Girasole

Helianthus animus L.

 

Famiglia Asteraceae (Compositae)

 

Nomi locali Giasu, Zirasoi (Lig.), Virassol, Tournasol gross (Piem.), Girasol (Lomb.), Mirasul, Zirasoi (Em.), Fiore di S. Marco, Echizia, Corona reale (Tose), Girasuli (Sic.)
 

Portamento
È una pianta erbacea annuale con radice fibrosa e fusto alto fino a 3 metri, semplice o ramificato; il fusto ha all'interno un midollo spugnoso e leggero.

Foglie
Le foglie, opposte inferiormente e alterne nella parte superiore, sono ovali o cuoriformi e percorse da una 0 tre nervature; hanno un robusto picciolo e il margine è seghettato; la superficie e il picciolo sono ruvidi per la presenza di robusti peli che si originano da un grosso tubercolo.

Fiori
I fiori sono riuniti in enormi capolini portati da robusti peduncoli ingrossati al di sotto del capolino che è circondato da brattee di aspetto fogliaceo. I fiori, che possono superare il migliaio in un solo capolino, sono di due tipi; quelli esterni hanno una grossa ligula oblungo-lanceolata e giallo-dorata, quelli interni sono piccoli e bruni; tutti hanno alla base una brattea acuminata.

Frutti
Il frutto è un achenio nerastro o grigio, con striature più scure, di forma ovale e con la superficie vellutata; alla sommità non ha il pappo ma solo due squamette che cadono precocemente.

Dove si trova
Originario del Perù, fu introdotto in Europa intorno al 1600; è ampiamente coltivato per la produzione dei semi e anche come pianta ornamentale.

La droga
Le sommità fiorite e i semi.

Quando si raccoglie
Le sommità fiorite si ottengono in agosto-settembre raccogliendo i capolini laterali con il rametto che li porta e le relative foglie; i grossi capolini centrali si recidono in ottobre, alla maturazione, si appendono ad asciugare e si sgranano quindi i semi.

Come si conserva
Le sommità fiorite si appendono a seccare all'ombra in luogo aerato, i semi si distendono in luogo asciutto. Entrambi si conservano in sacchetti di carta o tela.

 

 

 

PROPRIETÀ
dietetiche, antinevralgiche, tossifughe, diuretiche, febbrifughe, astringenti


Principi attivi: olio commestibile costituito da trigliceridi dell'acido linoleico (nei semi), flavonoidi e carotenoidi (nei fiori), faradiolo, arnidiolo, fitosterine.
Dai semi del Girasole si ricava un buon olio commestibile cui vengono attribuite proprietà ipocolesterolemizzanti. Dal punto di vista erboristico i semi crudi, o meglio l'infuso dei semi torrefatti, sono utili contro l'eccitazione nervosa e il mal di testa, hanno proprietà decongestionanti del naso e della gola, espettoranti, sedative della tosse. Le sommità fiorite stimolano la digestione, sedano gli spasmi dello stomaco, sono diuretiche e febbrifughe. Per uso esterno sono astringenti della pelle e delle mucose infiammate.

USO INTERNO
i semi
Per l'eccitazione nervosa e il mal di testa, per la pertosse, la tosse e il raffreddore.

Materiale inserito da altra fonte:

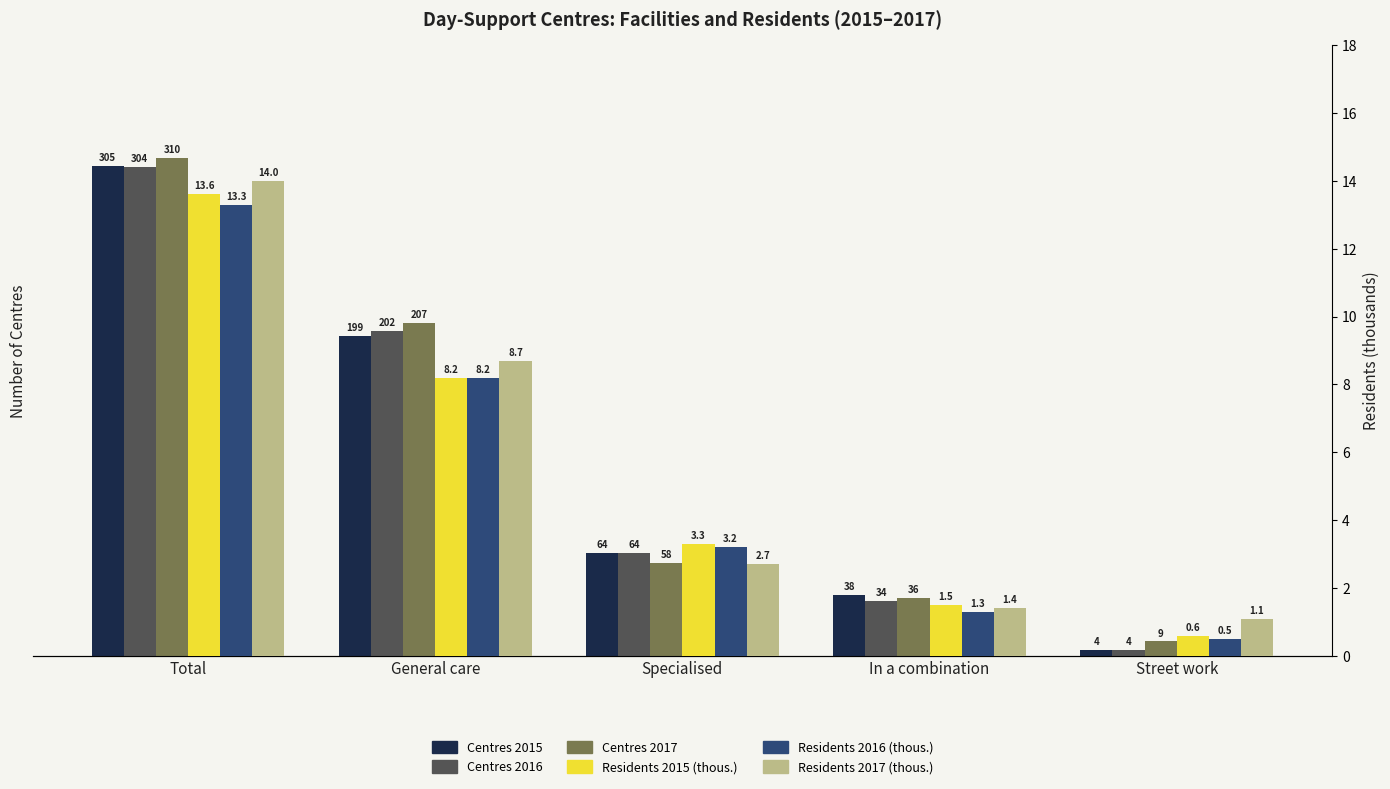

Reading left to right, extract all data points from this chart.

Centres 2015: 305.0	199.0	64.0	38.0	4.0
Centres 2016: 304.0	202.0	64.0	34.0	4.0
Centres 2017: 310.0	207.0	58.0	36.0	9.0
Residents 2015 (thous.): 13.6	8.2	3.3	1.5	0.6
Residents 2016 (thous.): 13.3	8.2	3.2	1.3	0.5
Residents 2017 (thous.): 14.0	8.7	2.7	1.4	1.1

Infuso (dei semi torrefatti) - 2 g in 100 mi di acqua. Due tazzine al giorno.


USO INTERNO
le sommità fiorite
Per facilitare la digestione, aumentare la diuresi, attenuare i sintomi del raffreddore.

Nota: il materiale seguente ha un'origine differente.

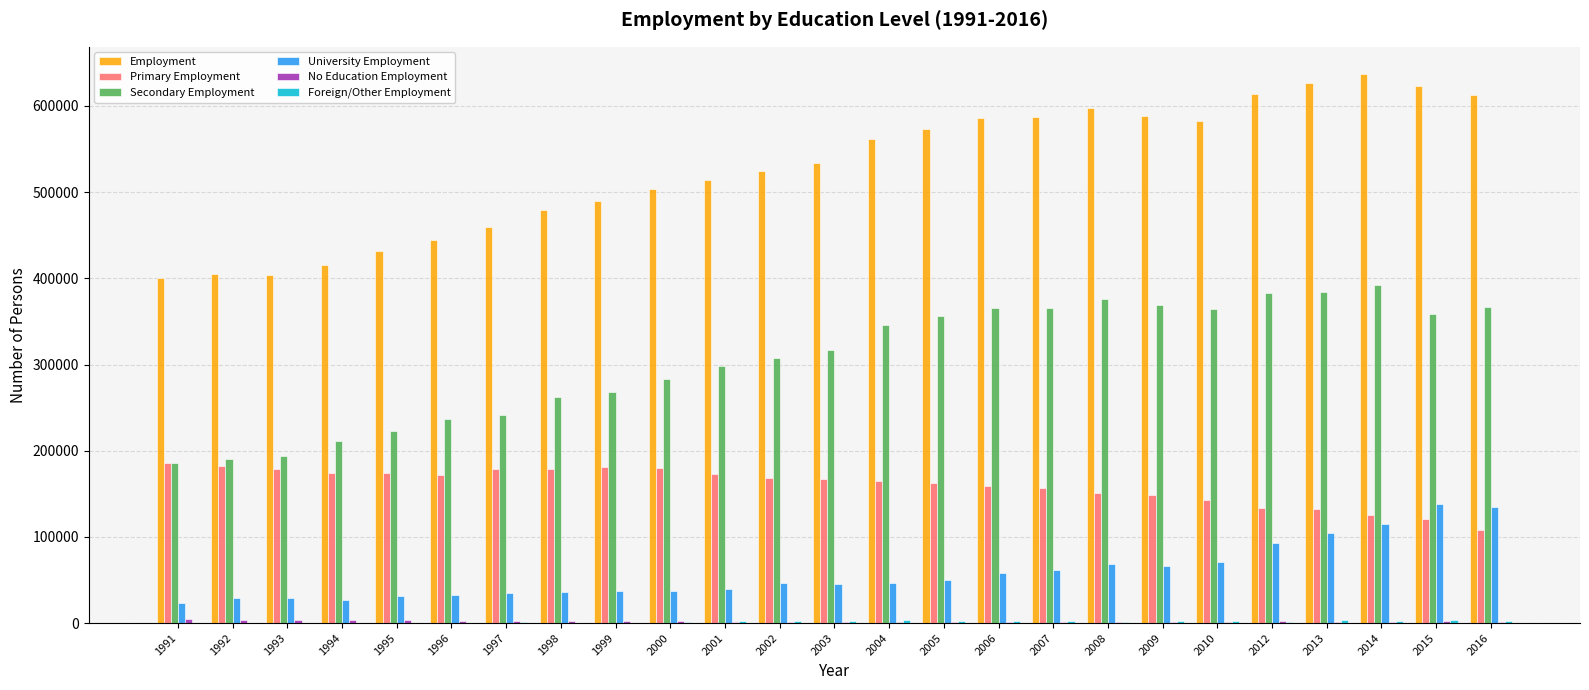

Between 1996 and 2007, which series saw the biggest shift?

Employment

Infuso - 3 g in 100 mi di acqua. Due-tre tazzine al giorno.
Tintura - 20 g in 100 mi di alcool di 70° (a macero per 5 giorni). Venti-trenta gocce due o tre volte al giorno.

Per il raffreddore.
Tintura vinosa - 3 g in 100 mi di vino (a macero per 5 giorni). Due bicchierini al giorno.

USO ESTERNO
le sommità fiorite
Come astringente.
Infuso - 5 g in 100 mi di acqua. Fare lavaggi, sciacqui, applicare compresse imbevute di infuso sulle parti interessate.